Getting $12 billion in government loans and a $6 billion line of credit is part of a plan to return to profit by 2011, Fisher said, assuming annual U.S. auto sales recover to at least 12.5 million vehicles and GM’s market share remains near 20 percent.

Cars and trucks sold at an annual rate of 10.2 million units in November, and GM’s market share was 20.5 percent, research firm Autodata Corp. said yesterday.

Fisher, a GM director since 1996 and former CEO of Eastman Kodak Co., said he didn’t know the source of any bailout funds. Congressional Democrats want to use the $700 billion bank- bailout plan, while Republicans favor tapping a $25 billion Energy Department loan program that was set up to retool plants.

Congressional Hearings

Wagoner and the CEOs of Ford Motor Co. and Chrysler LLC will testify in congressional hearings tomorrow and on Dec. 5 on behalf of the aid requests for as much as $34 billion. In exchange, GM is proposing to shrink operations, including shedding some brands.

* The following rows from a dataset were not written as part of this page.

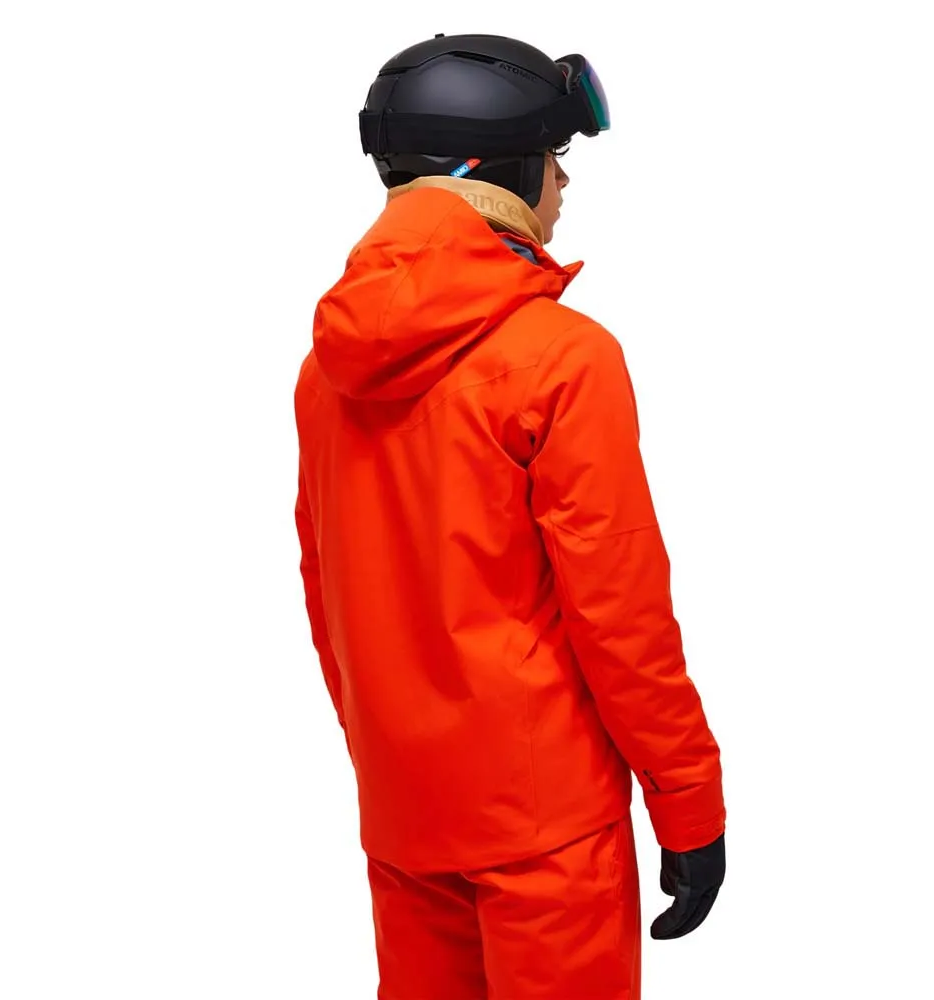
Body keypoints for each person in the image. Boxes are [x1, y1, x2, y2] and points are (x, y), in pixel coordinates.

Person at [294, 32, 726, 999]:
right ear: (495, 172)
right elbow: (621, 616)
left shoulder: (327, 372)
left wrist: (393, 766)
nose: (564, 183)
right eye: (553, 158)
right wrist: (689, 804)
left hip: (405, 821)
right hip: (548, 832)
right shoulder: (563, 358)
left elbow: (329, 601)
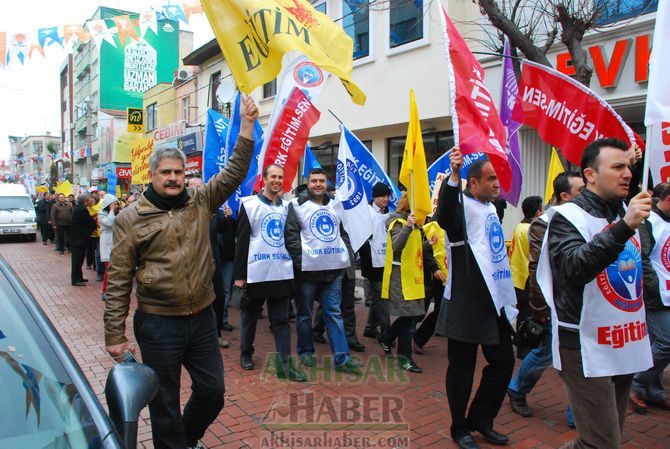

“Do I expect a rapid conclusion to this from Congress? I don’t know, but I’m not betting on it,” Fisher said. “There is an end, before the end of the year, that I think they all believe and understand. They have the numbers. There’s an end to our ability to sustain ourselves.”

A bankruptcy filing is still “way down the list of options,” should the Detroit-based automaker exhaust all other avenues for help, and the focus is on getting government loans, Fisher said.

‘Very Fearful’

“We are fearful, very fearful, of a prolonged proceeding that would just destroy our brand in the marketplace and therefore that is not considered a viable option,” he said.

A so-called prepackaged bankruptcy in which the government supports warranties and helps GM fund operations during restructuring is unrealistic, he said. GM has posted almost $73 billion in losses since the end of 2004.

“These Wall Street geniuses and law firms are coming up with all these solutions that make them a lot of money,” Fisher said. “The truth of the matter is that this is so complex, the what-ifs game has so many legs on it, I could spend the next 24 hours talking on the what-ifs.”

GM rose 5 cents, or 1 percent, to $4.90 at 4:01 p.m. in New York Stock Exchange composite trading.

Directors have been meeting three times a week by phone since June or July, according to Fisher, who said he’s been in daily contact with management, usually Wagoner, to chart progress. The board agreed to support Wagoner’s turnaround plan after a two-day meeting this weekend, he said.

Retaining Management

That review made it “even more evident” that senior executives including Wagoner, 55, and Chief Operating Officer Fritz Henderson should stay and execute the plan, he said. No government official has directly asked the board to consider management changes, he said.

“This is not something you turn over to amateurs,” Fisher said.

GM is seeking to reduce total debt of $62 billion, including obligations related to a union retiree health-care fund, to about $30 billion, according to the plan. U.S. employment would fall to as little as 45,000 in 2012 from about 96,000 now, and GM’s main domestic brands would be pared to four from eight. GM will shrink Pontiac and may sell Saab and Saturn in addition to Hummer.

“This is a plan that hurts everybody, and hopefully we all share in the hurt,” Fisher said. “At the end of the day, we think that it is a plan that benefits everybody.”